After seven years of faithful service, and a long reign as the United States’ fastest supercomputer, the Cray XK7-based Titan supercomputer at the Oak Ridge Leadership Computing Facility (OLCF) will be decommissioned on August 1.
Leveraging 18,688 AMD Opteron CPUs and 18,688 Nvidia K20 GPUs, Titan hit a peak performance of nearly 18 Linpack petaflops, dethroning Lawrence Livermore National Laboratory’s Sequoia to take the top spot on the November 2012 Top500 list. An upgrade begun in late 2011 transformed the Cray XT5 “Jaguar” system into the Cray XK6 Titan, providing a 10-fold boost in performance, while consuming only 14.6 percent more energy.
“Choosing a GPU-accelerated system was considered a risky choice,” said OLCF Program Director Buddy Bland. “A DOE independent project review committee insisted that we demonstrate that our users would be able to effectively use Titan for the broad range of modeling and simulation applications we support. We spent 6 months working with Cray, Nvidia, and our users to convince the reviewers, DOE, and ourselves that GPUs would deliver what we needed. Yes, there was risk, but we developed effective ways to manage the risks and educate both our staff and users in how to use the system. The result has been a remarkably productive system that has led the way for many GPU-accelerated systems.”
Titan was a workhorse for DOE scientific computing and held strong among the Top500’s top 10 until last month, when it placed 12th. Titan was the United States’ leading supercomputer from its debut in November 2012 until June 2018, when Titan was eclipsed at Oak Ridge by Summit, the IBM-Nvidia built machine that is currently the world’s number-one ranked supercomputer with 148 Linpack petaflops.
“Titan has run its course,” said Operations Manager Stephen McNally. “The components of Titan are now seven years old, and it’s really impressive that users have been successfully producing high-impact science results since the system became available to them.
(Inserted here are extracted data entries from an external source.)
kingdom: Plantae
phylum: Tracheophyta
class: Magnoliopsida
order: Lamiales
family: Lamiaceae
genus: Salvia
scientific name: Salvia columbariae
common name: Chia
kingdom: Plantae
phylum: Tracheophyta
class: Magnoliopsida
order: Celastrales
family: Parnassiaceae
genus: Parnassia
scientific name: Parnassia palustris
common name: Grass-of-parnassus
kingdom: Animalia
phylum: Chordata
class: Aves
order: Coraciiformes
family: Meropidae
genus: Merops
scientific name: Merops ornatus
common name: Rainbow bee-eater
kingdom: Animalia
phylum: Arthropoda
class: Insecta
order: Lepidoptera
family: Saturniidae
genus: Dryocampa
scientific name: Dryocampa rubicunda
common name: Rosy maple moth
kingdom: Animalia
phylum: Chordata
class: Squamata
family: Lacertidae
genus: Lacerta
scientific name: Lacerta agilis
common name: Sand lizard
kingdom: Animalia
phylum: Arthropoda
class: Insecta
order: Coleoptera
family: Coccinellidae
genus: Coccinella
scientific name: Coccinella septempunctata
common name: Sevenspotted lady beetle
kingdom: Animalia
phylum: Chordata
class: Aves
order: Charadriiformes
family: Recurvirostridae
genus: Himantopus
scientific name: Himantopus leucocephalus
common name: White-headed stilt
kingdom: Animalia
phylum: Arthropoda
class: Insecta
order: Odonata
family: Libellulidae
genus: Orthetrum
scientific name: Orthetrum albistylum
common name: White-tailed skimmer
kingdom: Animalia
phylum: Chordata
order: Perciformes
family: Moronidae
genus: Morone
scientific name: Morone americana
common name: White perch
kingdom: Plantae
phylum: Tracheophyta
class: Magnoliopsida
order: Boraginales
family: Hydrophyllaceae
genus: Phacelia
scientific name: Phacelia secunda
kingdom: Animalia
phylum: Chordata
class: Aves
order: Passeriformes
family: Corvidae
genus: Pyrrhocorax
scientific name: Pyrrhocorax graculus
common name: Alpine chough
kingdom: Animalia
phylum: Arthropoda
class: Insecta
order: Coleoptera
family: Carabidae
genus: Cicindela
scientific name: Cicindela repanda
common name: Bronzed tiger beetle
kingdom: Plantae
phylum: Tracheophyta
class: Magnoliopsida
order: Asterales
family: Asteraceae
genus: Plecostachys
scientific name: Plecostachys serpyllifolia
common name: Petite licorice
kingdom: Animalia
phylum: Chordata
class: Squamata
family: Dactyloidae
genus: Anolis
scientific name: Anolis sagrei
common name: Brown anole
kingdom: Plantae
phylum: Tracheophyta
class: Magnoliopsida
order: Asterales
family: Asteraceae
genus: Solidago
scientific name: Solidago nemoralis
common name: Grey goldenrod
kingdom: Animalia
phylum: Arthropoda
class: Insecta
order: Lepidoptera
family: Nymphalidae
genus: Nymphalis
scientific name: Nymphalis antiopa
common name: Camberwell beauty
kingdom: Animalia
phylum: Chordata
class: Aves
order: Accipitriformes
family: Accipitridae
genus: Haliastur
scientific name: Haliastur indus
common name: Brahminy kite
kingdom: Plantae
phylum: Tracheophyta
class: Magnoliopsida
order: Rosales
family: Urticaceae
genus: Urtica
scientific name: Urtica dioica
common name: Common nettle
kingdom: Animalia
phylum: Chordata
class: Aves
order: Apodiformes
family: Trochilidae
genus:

But the reality is, in electronic years, Titan is ancient. Think of what a cell phone was like seven years ago compared to the cell phones available today. Technology advances rapidly, including supercomputers.”
The decommissioning process for a supercomputer at Titan’s scale requires careful planning and collaboration.
“We’ve communicated shutdown deadlines to users so they can be prepared while still getting high-quality research done,” McNally said. “One big task for users has been cleaning up 32 petabytes of data and moving data from [Titan’s Atlas file system] to other storage systems.”
Once its jobs are done and the data has been transferred, electricians will shut down the 9 megawatt system – and the components will be recycled.
“People ask why we can’t split up Titan and donate sets of cabinets to different research groups, but the answer is that it’s simply not worth the cost to a data center or university of powering and cooling even fragments of Titan,” McNally said. “Titan’s value lies in the system as a whole.”
Titan’s decommissioning is part of a 20,000-square foot retrofit of datacenter space, which will make way for OLCF’s planned 2021 exascale system: Frontier, another Cray-AMD partnering.
This article relies on a report by Katie Elyce Jones with the Oak Ridge Leadership Computing Facility.